One quick note here, I've been pinging through the cmd prompt my router 192.168.0.1, my internal ip, 192.168.0.101.. and I'm pinging google, 72.14.253.103.. when I disconnected, in the last hour, the pings all were responding except for the google ping.. which makes me believe that my ISP is crapping out on me.. does that sound agreeable?


----------



## johnwill (Sep 26, 2002)

Can you ping google by IP address when the name doesn't work?


----------



## Rich9995 (Mar 14, 2008)

I've been pinging it all afternoon.. when it goes down the dos prompt says 'retry timed out' about 10 seconds worth.. nothing works for that period of time. Then it recconects just fine.. it's been up for a few hours now.. it's only a matter of minutes though and it'll shut down again briefly.. what do you mean by 'when the name doesn't work?'


----------



## johnwill (Sep 26, 2002)

If you're already pinging using the IP address of 72.14.253.103, forget about the previous question. :smile:

I'd say that Charger is disconnecting for some reason.


----------



## CrankyYankee (Apr 6, 2008)

We were getting calls on google issues possibley from our DNS servers. You can still get to google by IP address 64.233.167.104. This issue should be resolved by now. 

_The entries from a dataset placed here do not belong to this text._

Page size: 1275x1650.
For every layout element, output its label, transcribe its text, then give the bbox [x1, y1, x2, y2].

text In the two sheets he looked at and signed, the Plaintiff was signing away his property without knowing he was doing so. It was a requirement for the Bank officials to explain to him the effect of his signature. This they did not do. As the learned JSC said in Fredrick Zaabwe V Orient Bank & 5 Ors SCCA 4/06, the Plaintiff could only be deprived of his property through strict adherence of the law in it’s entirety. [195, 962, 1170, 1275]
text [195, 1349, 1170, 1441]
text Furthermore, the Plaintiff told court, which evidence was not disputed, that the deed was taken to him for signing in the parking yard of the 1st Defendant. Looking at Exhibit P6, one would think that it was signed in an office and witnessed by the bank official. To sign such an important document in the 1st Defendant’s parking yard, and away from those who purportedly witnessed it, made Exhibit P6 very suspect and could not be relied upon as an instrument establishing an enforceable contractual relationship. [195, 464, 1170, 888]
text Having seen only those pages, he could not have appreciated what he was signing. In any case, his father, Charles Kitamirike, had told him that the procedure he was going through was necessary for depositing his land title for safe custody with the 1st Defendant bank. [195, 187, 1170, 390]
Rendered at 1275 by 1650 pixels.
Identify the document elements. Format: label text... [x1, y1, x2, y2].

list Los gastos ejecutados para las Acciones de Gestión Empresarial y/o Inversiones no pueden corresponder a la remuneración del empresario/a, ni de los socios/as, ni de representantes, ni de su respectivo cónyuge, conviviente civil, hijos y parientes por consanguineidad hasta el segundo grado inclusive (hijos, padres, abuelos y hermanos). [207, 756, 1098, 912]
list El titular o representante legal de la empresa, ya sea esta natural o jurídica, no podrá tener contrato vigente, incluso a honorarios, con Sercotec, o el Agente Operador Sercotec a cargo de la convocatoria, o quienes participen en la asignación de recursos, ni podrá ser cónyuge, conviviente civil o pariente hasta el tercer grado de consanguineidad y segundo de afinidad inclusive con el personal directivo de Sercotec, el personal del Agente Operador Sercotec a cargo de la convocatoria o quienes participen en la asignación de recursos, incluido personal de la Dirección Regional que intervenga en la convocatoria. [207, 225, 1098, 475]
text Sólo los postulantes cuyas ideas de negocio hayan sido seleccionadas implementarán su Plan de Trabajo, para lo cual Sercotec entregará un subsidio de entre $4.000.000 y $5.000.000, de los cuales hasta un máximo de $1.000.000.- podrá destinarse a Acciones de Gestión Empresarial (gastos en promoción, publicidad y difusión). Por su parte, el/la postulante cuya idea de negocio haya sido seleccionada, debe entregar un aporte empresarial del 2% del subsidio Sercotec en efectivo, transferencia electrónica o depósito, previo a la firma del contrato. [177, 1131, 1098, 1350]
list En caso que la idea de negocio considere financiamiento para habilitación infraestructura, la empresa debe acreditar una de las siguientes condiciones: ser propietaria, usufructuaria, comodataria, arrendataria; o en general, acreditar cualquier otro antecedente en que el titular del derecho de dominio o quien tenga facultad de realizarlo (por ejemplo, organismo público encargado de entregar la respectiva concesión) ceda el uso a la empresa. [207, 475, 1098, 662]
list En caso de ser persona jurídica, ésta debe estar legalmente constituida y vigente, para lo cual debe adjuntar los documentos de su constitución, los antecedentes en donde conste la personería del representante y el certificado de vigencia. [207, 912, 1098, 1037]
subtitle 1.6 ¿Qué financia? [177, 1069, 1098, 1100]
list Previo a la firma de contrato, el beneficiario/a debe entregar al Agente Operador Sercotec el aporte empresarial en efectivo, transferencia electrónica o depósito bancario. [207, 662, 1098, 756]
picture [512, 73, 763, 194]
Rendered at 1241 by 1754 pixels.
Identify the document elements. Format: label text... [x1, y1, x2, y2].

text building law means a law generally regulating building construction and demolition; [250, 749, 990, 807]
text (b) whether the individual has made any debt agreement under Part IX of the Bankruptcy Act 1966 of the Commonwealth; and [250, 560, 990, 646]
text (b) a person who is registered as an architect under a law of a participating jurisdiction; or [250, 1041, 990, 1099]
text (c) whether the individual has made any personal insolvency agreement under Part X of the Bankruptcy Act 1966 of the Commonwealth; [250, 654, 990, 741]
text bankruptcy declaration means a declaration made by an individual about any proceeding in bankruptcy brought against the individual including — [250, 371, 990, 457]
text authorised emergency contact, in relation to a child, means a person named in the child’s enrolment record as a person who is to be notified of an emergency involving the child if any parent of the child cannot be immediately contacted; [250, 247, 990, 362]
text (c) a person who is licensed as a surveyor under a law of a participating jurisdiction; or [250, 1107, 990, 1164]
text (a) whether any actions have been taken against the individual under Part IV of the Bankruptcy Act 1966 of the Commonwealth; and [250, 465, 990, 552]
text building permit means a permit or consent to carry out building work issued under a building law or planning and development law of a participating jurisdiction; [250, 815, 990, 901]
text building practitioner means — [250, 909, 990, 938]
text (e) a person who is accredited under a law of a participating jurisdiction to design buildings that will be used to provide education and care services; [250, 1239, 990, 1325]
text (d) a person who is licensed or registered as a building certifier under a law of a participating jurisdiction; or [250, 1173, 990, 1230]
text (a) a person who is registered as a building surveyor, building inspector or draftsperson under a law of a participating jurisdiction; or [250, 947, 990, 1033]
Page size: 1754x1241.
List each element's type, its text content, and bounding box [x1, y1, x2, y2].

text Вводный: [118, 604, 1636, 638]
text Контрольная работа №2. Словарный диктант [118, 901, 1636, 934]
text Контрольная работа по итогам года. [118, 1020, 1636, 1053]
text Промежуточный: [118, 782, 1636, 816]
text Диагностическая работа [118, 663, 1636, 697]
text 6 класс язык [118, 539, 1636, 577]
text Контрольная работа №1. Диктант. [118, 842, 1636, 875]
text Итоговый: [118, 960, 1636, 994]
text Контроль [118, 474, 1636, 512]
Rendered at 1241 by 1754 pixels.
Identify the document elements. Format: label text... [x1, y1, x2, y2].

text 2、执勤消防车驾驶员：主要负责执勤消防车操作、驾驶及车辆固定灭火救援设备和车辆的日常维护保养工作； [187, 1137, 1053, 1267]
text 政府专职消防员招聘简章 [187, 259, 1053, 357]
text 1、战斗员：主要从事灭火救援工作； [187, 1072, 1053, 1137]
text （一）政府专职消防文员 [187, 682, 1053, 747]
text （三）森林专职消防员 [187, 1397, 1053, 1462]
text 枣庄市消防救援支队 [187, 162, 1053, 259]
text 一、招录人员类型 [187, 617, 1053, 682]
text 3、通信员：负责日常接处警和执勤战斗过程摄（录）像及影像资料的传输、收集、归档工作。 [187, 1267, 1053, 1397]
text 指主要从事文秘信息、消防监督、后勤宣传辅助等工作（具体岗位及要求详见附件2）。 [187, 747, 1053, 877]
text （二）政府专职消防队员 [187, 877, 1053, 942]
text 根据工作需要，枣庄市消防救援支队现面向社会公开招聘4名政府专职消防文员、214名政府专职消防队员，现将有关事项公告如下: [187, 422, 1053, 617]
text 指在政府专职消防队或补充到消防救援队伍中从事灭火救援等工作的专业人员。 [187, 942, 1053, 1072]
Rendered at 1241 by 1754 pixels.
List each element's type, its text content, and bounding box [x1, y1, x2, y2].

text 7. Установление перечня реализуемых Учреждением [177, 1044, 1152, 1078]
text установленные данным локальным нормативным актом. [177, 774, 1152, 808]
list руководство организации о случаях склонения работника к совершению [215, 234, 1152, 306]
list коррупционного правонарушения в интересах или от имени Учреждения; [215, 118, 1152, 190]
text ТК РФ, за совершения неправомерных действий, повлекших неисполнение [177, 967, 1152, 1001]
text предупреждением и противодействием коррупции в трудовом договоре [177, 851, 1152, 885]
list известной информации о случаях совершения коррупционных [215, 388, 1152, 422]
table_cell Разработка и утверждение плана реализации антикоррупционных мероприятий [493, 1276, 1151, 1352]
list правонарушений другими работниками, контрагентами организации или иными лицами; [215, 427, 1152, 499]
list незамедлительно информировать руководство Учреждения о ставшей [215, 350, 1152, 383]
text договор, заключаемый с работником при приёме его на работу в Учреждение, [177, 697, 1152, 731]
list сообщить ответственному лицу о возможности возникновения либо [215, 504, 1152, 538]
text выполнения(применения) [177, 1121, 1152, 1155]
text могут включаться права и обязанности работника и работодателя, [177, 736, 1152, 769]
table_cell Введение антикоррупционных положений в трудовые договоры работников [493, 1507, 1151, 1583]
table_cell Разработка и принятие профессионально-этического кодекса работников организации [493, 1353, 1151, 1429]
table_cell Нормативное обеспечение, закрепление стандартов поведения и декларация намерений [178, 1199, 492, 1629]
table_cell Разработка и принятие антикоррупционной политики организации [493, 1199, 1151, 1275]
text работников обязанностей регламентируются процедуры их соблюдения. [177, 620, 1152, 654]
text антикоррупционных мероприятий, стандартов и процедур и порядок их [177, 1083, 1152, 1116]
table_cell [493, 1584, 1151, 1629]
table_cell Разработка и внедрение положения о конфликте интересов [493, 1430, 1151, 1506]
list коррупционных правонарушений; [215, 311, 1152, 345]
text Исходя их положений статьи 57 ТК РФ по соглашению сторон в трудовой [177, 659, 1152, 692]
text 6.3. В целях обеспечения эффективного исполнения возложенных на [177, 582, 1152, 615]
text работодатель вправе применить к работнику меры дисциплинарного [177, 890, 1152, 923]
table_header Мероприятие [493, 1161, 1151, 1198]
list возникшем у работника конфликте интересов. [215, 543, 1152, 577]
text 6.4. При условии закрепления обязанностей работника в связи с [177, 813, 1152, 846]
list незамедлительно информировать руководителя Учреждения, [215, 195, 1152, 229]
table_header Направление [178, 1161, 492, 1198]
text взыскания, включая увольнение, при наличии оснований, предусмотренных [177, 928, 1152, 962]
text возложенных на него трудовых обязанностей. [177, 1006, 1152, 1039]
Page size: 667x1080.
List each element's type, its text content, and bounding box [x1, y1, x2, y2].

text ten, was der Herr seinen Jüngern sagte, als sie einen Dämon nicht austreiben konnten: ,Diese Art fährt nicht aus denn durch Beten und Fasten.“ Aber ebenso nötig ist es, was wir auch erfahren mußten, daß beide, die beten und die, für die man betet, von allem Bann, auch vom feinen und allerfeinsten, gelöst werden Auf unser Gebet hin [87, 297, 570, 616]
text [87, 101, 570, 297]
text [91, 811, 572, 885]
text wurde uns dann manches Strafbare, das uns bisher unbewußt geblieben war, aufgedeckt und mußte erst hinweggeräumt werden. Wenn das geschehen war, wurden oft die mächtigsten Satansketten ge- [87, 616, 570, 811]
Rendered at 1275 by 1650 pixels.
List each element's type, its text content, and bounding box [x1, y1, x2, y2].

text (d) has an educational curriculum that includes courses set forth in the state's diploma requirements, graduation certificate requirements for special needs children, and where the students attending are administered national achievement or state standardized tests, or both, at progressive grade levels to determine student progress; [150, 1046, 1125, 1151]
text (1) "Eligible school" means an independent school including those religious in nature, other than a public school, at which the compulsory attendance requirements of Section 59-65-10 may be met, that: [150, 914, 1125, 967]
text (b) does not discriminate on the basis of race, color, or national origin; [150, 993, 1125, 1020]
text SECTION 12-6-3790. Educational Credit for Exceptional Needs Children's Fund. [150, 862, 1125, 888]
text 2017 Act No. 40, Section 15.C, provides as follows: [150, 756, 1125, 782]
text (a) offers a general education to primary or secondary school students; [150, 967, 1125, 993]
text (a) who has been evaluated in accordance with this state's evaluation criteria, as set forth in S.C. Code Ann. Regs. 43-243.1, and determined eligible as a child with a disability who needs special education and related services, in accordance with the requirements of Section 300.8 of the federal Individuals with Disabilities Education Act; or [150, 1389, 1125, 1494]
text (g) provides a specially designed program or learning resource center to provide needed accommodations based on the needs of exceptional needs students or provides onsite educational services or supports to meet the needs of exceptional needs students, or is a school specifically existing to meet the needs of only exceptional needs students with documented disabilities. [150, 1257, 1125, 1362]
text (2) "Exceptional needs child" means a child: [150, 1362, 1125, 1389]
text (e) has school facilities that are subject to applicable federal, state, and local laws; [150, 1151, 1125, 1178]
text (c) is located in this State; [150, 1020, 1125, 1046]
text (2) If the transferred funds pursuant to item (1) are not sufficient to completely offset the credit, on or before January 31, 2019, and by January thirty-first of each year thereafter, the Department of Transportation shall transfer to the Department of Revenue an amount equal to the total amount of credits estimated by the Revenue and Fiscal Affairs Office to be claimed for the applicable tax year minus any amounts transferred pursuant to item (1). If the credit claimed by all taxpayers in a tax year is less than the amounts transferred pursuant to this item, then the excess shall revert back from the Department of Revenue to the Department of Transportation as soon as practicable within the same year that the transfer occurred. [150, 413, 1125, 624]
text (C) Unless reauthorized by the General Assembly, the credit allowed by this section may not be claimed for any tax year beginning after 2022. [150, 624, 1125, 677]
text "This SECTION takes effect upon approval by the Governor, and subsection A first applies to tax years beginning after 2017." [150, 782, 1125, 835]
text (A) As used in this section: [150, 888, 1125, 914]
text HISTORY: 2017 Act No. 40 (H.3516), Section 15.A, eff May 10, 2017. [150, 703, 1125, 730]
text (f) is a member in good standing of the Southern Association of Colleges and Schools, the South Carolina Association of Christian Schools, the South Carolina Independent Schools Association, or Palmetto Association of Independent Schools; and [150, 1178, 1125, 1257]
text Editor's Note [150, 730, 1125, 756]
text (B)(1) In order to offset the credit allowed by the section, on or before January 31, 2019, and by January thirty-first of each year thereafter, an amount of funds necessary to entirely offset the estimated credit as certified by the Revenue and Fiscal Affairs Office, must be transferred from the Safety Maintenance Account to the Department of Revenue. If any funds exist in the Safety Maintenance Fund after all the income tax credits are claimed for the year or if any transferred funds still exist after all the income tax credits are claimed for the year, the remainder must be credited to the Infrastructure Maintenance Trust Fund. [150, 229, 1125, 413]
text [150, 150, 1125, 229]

As far as timing out, have you tried to disable your router's firewall?


----------



## Rich9995 (Mar 14, 2008)

Yes, well I have identfied the problem as a bad router.. that D-Link DI-524.. i've had it for nearly 5 years and it finally crapped out on me with these hourly disconnects, I was sure I tried that, I guess not though. Anyway, thanks for the help here.


----------



## athala_425 (Dec 20, 2008)

I have experienced the same thing, I ran an accumulative trace route and found that during these disconnects every hop from my router to the end(world of warcraft) has timed out for 2-3traces(6-9seconds) and then comes back. I also have a lot of random time outs from the ATT lines and charter lines it goes through. I dont know if that helps any.


----------